Читаем Последняя жатва полностью

– «Новую технику – в надежные руки. Близится страдная пора. Во всех колхозах района механизаторы готовят к уборке свои агрегаты. От зари и до зари кипит работа на машинных дворах. Особенно старается молодежь. Она полна трудового энтузиазма поскорее выехать в поле и убрать урожай высокими темпами, не допуская потерь. Машинный парк нашего района, благодаря заботе партии и правительства, растет из года в год. Сейчас в настоящий момент в колхозы района прибывает немало различной новой уборочной техники. Правильно поступают руководители тех хозяйств, которые на новую технику ставят самых надежных механизаторов, показывающих образцы социалистического труда. В прошлом году, отвечая на призыв убрать хлеб в максимально сжатые сроки, по-комсомольски горячо взявшись за дело, на своем комбайне СК-4 я намолотил более девяти тысяч центнеров хлеба. В один из дней уборочной страды, благодаря рационализаторским приемам по методу Бочкарева, мной была достигнута рекордная цифра выработки: тысяча двести центнеров. Погодные условия этого лета требуют убирать еще быстрей, не считаясь со временем. Мы, молодые механизаторы, полны желания добиться еще больших показателей, чем в прошлом году.

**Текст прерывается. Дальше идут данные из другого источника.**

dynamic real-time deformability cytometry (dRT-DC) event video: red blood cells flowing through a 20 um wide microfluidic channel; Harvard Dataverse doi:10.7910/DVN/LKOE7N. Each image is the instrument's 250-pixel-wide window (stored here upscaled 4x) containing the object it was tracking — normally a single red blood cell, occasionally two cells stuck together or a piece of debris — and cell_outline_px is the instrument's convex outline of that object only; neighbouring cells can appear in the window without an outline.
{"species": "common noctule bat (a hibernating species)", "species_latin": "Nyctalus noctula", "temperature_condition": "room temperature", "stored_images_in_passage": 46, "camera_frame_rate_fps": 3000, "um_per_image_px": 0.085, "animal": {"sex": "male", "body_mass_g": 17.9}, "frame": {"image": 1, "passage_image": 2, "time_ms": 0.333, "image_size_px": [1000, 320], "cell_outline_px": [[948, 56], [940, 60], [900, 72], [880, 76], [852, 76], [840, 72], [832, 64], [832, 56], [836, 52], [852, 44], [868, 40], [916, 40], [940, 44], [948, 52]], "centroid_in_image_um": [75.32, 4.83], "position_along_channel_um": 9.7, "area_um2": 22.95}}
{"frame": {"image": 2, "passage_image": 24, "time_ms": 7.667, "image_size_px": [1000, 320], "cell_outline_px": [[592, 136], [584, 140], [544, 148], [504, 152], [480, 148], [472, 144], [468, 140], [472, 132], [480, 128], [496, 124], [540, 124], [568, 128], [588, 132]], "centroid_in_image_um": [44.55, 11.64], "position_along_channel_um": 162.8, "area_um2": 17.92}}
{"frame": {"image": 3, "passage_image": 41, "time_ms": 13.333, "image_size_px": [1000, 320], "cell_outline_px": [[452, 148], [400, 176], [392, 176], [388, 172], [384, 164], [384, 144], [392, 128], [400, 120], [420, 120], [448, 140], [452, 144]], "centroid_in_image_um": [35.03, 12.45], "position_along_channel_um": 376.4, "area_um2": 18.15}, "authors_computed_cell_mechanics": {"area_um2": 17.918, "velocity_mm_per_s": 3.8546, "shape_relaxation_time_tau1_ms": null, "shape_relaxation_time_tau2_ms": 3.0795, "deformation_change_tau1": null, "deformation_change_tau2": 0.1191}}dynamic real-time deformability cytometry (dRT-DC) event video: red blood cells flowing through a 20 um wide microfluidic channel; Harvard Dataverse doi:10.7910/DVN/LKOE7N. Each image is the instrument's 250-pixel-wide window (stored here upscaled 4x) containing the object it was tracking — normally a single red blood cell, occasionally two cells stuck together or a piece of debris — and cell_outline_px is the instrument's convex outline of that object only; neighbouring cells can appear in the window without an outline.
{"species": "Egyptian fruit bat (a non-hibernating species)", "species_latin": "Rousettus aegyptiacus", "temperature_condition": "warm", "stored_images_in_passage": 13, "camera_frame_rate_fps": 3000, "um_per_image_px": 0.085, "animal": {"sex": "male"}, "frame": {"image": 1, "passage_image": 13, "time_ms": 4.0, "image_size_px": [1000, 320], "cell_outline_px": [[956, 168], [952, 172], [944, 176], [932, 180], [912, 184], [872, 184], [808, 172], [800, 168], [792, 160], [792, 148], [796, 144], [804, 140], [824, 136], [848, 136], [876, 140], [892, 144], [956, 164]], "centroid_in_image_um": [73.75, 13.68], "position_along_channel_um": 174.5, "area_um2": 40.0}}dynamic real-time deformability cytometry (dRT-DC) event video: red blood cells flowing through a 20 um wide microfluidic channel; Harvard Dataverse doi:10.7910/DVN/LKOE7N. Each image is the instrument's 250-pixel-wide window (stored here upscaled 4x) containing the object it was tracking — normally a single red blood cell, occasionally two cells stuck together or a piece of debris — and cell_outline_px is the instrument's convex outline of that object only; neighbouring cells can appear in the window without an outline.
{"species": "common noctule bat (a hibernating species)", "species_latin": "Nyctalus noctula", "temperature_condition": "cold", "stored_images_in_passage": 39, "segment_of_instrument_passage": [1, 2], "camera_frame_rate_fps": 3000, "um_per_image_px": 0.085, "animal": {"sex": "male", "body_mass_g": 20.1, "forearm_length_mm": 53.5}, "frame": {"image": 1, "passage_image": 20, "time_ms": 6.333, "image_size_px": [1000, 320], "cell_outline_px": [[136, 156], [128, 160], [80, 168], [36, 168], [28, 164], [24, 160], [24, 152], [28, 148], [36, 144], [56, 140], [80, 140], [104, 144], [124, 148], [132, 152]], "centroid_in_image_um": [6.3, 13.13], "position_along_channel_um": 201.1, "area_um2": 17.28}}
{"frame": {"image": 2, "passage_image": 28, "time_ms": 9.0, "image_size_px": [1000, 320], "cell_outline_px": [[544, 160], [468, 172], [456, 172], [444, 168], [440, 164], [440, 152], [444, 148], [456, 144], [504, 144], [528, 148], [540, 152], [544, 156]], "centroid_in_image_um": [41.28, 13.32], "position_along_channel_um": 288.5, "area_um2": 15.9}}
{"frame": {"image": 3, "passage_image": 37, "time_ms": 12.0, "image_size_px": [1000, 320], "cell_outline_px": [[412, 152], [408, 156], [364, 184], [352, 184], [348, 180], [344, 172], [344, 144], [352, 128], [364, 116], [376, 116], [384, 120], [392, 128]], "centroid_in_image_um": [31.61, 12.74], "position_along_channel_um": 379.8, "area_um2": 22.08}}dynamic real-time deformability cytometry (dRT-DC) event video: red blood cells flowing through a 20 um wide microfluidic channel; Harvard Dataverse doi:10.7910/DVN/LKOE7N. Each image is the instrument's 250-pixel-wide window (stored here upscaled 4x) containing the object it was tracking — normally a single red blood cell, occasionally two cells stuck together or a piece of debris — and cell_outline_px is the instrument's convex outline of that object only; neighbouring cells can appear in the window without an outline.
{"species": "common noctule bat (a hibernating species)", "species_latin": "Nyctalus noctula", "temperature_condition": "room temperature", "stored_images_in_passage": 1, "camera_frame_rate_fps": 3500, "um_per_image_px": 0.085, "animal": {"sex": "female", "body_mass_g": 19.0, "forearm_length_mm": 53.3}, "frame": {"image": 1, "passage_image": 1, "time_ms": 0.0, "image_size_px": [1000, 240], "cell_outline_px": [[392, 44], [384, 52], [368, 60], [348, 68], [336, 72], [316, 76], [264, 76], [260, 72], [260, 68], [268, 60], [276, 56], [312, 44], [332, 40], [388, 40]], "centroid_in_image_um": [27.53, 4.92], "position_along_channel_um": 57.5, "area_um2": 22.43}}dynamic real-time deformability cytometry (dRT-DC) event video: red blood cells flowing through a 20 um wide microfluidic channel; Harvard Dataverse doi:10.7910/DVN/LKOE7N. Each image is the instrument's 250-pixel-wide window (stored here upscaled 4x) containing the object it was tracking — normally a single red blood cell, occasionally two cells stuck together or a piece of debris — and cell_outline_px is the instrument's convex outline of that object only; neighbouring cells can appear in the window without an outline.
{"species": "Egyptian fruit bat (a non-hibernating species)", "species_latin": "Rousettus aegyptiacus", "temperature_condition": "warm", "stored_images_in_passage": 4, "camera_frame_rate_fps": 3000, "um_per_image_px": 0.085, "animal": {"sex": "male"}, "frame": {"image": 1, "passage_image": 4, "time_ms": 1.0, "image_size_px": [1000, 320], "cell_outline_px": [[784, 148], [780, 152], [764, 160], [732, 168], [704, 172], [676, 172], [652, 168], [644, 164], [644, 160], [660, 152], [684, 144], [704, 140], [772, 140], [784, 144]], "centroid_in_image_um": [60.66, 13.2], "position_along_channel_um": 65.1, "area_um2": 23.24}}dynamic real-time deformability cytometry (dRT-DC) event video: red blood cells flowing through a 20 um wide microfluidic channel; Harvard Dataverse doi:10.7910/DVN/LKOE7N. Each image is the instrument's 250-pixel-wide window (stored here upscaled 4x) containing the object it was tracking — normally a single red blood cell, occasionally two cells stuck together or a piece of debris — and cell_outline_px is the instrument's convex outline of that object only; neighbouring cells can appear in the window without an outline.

Для этого необходимо обеспечить нас соответствующими условиями. Мой комбайн СК-4 ввиду несовершенной конструкции и технических недостатков не позволяет развернуться в полную силу. На комбайне «Колос», который выделен колхозу, я даю обязательство ежедневно убирать не менее пятисот центнеров хлеба и вызываю всех механизаторов района по-боевому следовать моему примеру…»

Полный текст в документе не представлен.